### WHAT TO DO
Lines below that include the word "DataWidth" should each be copied.

*** Opening GIVEN ENTRIES ***

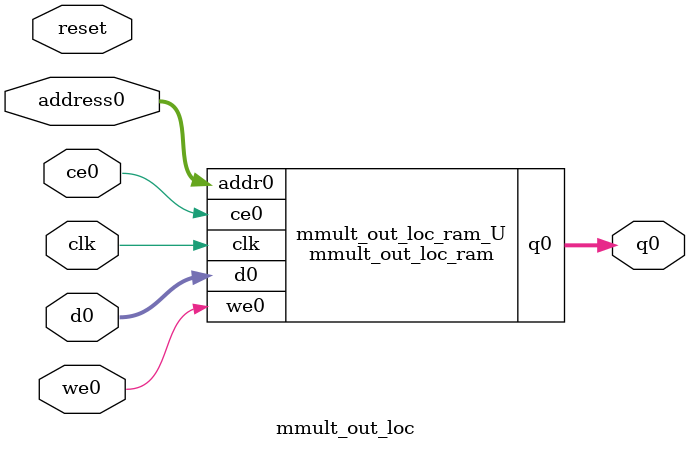
<source format=v>
`timescale 1 ns / 1 ps
module mmult_out_loc_ram (addr0, ce0, d0, we0, q0,  clk);

parameter DWIDTH = 32;
parameter AWIDTH = 12;
parameter MEM_SIZE = 4096;

input[AWIDTH-1:0] addr0;
input ce0;
input[DWIDTH-1:0] d0;
input we0;
output reg[DWIDTH-1:0] q0;
input clk;

(* ram_style = "block" *)reg [DWIDTH-1:0] ram[0:MEM_SIZE-1];




always @(posedge clk)  
begin 
    if (ce0) begin
        if (we0) 
            ram[addr0] <= d0; 
        q0 <= ram[addr0];
    end
end


endmodule

`timescale 1 ns / 1 ps
module mmult_out_loc(
    reset,
    clk,
    address0,
    ce0,
    we0,
    d0,
    q0);

parameter DataWidth = 32'd32;
parameter AddressRange = 32'd4096;
parameter AddressWidth = 32'd12;
input reset;
input clk;
input[AddressWidth - 1:0] address0;
input ce0;
input we0;
input[DataWidth - 1:0] d0;
output[DataWidth - 1:0] q0;



mmult_out_loc_ram mmult_out_loc_ram_U(
    .clk( clk ),
    .addr0( address0 ),
    .ce0( ce0 ),
    .we0( we0 ),
    .d0( d0 ),
    .q0( q0 ));

endmodule


</source>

*** Closing GIVEN ENTRIES ***

### ANSWER TO THE EXERCISE
parameter DataWidth = 32'd32;
input[DataWidth - 1:0] d0;
output[DataWidth - 1:0] q0;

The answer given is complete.